Boyle will take up the role in May succeeding Sarah Gordon, who left the institute at the end of 2022.
Until Boyle officially takes up the position, senior institute executives Bella Landymore and Sarah Teacher will continue to serve as interim joint chief executives.
Boyle joins the institute following seven years as CEO of Guy’s & St Thomas’ Foundation, one of the world’s oldest foundations, and a pioneer in incorporating impact investment into the investment strategy of its £1bn endowment.
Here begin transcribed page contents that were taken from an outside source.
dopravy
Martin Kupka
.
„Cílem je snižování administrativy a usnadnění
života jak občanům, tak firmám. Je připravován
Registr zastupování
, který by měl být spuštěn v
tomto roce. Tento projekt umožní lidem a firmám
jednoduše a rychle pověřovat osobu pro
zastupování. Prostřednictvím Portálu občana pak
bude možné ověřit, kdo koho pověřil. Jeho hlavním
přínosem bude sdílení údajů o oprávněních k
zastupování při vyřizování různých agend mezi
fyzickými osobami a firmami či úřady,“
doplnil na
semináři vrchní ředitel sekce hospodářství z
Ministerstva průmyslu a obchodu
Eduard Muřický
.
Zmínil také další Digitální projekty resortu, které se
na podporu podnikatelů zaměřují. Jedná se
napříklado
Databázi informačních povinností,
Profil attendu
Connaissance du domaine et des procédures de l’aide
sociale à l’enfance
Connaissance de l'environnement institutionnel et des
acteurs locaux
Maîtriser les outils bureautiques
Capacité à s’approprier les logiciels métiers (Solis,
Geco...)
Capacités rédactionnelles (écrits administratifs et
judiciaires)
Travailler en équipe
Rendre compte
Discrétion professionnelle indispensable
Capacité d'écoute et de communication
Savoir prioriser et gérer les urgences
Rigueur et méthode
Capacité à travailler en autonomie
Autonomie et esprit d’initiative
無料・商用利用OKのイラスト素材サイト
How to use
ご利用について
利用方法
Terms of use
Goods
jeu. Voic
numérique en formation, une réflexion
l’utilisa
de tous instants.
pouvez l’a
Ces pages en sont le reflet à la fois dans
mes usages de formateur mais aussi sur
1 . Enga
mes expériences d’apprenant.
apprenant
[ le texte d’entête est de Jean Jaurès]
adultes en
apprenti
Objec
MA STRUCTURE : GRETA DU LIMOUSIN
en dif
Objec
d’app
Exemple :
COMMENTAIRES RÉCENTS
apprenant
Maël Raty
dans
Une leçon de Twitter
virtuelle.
Boyle has a background in impact investing, having joined Guy’s & St Thomas’ from the Cabinet Office, where he was director of impact investment and the key architect, in 2012, of the UK Government’s strategy to make the UK a global hub for impact investing.
That work included the creation of Big Society Capital, the world’s first wholesale social investor, and putting impact investing on the agenda of the G8 during the UK’s presidency, in particular through the creation of the Social Impact Investment Taskforce.
Before joining the Cabinet Office, Boyle served in Number 10, the Department for Business, the Foreign and Commonwealth Office and the Prime Minister’s strategy unit. He started his career as a strategy consultant at the Boston Consulting Group in New York.
Dame Elizabeth Corley, chair of the Impact Investing Institute, said: “Kieron brings a long and exemplary record of advocacy, innovation and achievement in the area of impact investing. He is ideally skilled to realise the institute’s aspirations and take its accomplishments to the next level building on Sarah Gordon’s exceptional legacy as founding CEO.”
Boyle added: “Having spent over a decade in the field of impact investing, I am incredibly excited to lead the institute at such an important time. The world faces intense economic, social and environmental challenges, and I have seen first-hand how capital markets can be one of our most effective levers of change.”
Boyle is also the chair of the Long-term Investors in People’s Health programme, a $7trn (£5.8trn) global alliance of institutional investors.